International Regimes
Title | International Regimes PDF eBook |
Author | Stephen D. Krasner |
Publisher | Cornell University Press |
Pages | 388 |
Release | 1983 |
Genre | Political Science |
ISBN | 9780801492501 |
In this volume, fourteen distinguished specialists in international political economy thoroughly explore the concept of international regimes--the implicit and explicit principles, norms, rules, and procedures that guide international behavior. In the first section, the authors develop several theoretical views of regimes. In the following section, the theories are applied to specific issues in international relations, including the General Agreement on Tariffs and Trade (GATT) and on the still-enduring postwar regimes for money and security.
Information & Experimental Knowledge
Title | Information & Experimental Knowledge PDF eBook |
Author | James Mattingly |
Publisher | University of Chicago Press |
Pages | 373 |
Release | 2021-12-13 |
Genre | Philosophy |
ISBN | 022680478X |
An ambitious new model of experimentation that will reorient our understanding of the key features of experimental practice. What is experimental knowledge, and how do we get it? While there is general agreement that experiment is a crucial source of scientific knowledge, how experiment generates that knowledge is far more contentious. In this book, philosopher of science James Mattingly explains how experiments function. Specifically, he discusses what it is about experimental practice that transforms observations of what may be very localized, particular, isolated systems into what may be global, general, integrated empirical knowledge. Mattingly argues that the purpose of experimentation is the same as the purpose of any other knowledge-generating enterprise—to change the state of information of the knower. This trivial-seeming point has a non-trivial consequence: to understand a knowledge-generating enterprise, we should follow the flow of information. Therefore, the account of experimental knowledge Mattingly provides is based on understanding how information flows in experiments: what facilitates that flow, what hinders it, and what characteristics allow it to flow from system to system, into the heads of researchers, and finally into our store of scientific knowledge.
The Kernel and the Husk
Title | The Kernel and the Husk PDF eBook |
Author | Edwin Abbott Abbott |
Publisher | |
Pages | 396 |
Release | 1886 |
Genre | Christianity |
ISBN |
Situatedness and Performativity
Title | Situatedness and Performativity PDF eBook |
Author | Raquel Pacheco Aguilar |
Publisher | Leuven University Press |
Pages | 212 |
Release | 2021-05-31 |
Genre | Language Arts & Disciplines |
ISBN | 9462702756 |
Translating and interpreting are unpredictable social practices framed by historical, ethical, and political constraints.
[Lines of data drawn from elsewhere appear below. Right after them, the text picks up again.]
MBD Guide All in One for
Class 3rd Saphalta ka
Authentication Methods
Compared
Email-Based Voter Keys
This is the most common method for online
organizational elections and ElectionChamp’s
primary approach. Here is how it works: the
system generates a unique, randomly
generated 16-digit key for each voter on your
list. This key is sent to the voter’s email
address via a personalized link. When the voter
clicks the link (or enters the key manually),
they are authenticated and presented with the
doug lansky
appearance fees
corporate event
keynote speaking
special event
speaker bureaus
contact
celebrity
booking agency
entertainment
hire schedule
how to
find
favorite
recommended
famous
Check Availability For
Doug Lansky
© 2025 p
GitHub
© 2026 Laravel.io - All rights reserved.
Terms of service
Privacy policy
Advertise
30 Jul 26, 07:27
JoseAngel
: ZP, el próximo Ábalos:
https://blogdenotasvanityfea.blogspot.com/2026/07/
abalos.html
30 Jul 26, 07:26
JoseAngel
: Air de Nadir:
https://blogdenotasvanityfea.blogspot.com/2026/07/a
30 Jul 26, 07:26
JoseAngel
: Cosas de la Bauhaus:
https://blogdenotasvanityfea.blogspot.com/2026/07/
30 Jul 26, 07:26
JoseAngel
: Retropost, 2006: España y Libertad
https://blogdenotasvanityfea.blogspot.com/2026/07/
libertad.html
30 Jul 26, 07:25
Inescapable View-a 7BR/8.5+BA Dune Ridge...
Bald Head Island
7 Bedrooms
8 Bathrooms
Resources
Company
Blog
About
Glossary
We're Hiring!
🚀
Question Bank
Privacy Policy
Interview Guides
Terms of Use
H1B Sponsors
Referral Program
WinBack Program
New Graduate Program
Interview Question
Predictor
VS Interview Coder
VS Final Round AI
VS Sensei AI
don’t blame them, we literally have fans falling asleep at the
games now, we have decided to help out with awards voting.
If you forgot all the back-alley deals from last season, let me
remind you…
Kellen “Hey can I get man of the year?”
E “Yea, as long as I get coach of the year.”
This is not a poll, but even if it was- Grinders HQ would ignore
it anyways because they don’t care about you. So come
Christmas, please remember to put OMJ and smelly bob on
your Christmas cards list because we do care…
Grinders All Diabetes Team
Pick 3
Using the concepts of situatedness and performativity as anchors, the authors examine translation practices from the perspectives of identity performance, cultural mediation, historical reframing, and professional training. As such, the chapters focus on enacted events and conditioned practices by exploring production processes and the social, historical, and cultural conditions of the field. These outlooks shift our attention to social and institutionalized acts of translating and interpreting, considering also the materiality of bodies, artefacts, and technologies involved in these scenes.
Intervention
Title | Intervention PDF eBook |
Author | Terri Blackstock |
Publisher | ReadHowYouWant.com |
Pages | 426 |
Release | 2010-11-29 |
Genre | Fiction |
ISBN | 1458724816 |
Barbara Covington has one more chance to save her daughter from a devastating addiction: staging an intervention. But when eighteen-year-old Emily disappears on the way to drug treatment--and her interventionist is found dead at the airport where she was last seen--Barbara enters her darkest nightmare of all.
Aging and Society
Title | Aging and Society PDF eBook |
Author | Matilda White Riley |
Publisher | Russell Sage Foundation |
Pages | 671 |
Release | 1972-03-15 |
Genre | Social Science |
ISBN | 1610446836 |
Represents the first integrated effort to deal with age as a crucial variable in the social system. Of special interest to sociologists for whom the sociology of age seems destined to become a special field.
Clinical Research
Title | Clinical Research PDF eBook |
Author | Manfred Stommel |
Publisher | Lippincott Williams & Wilkins |
Pages | 484 |
Release | 2004 |
Genre | Medical |
ISBN | 9780781735186 |
This unique textbook integrates statistical concepts into evidence-based clinical practice and patient management. Research concepts and techniques are drawn from epidemiology, bio-statistics, and psychometrics, as well as educational and social science research. Clinical examples throughout the text illustrate practical and scientifically sound applications of the concepts. Data tables and research vignettes highlight statistical distributions involving probability. Methods to locate and utilize web-based information relevant to clinical research are discussed, and web URLs are provided. Further learning is encouraged by the inclusion of suggested activities, recommended readings, references, and a comprehensive glossary of research terms. Additional resources are available at a Connection Website, connection.LWW.com/go/stommel.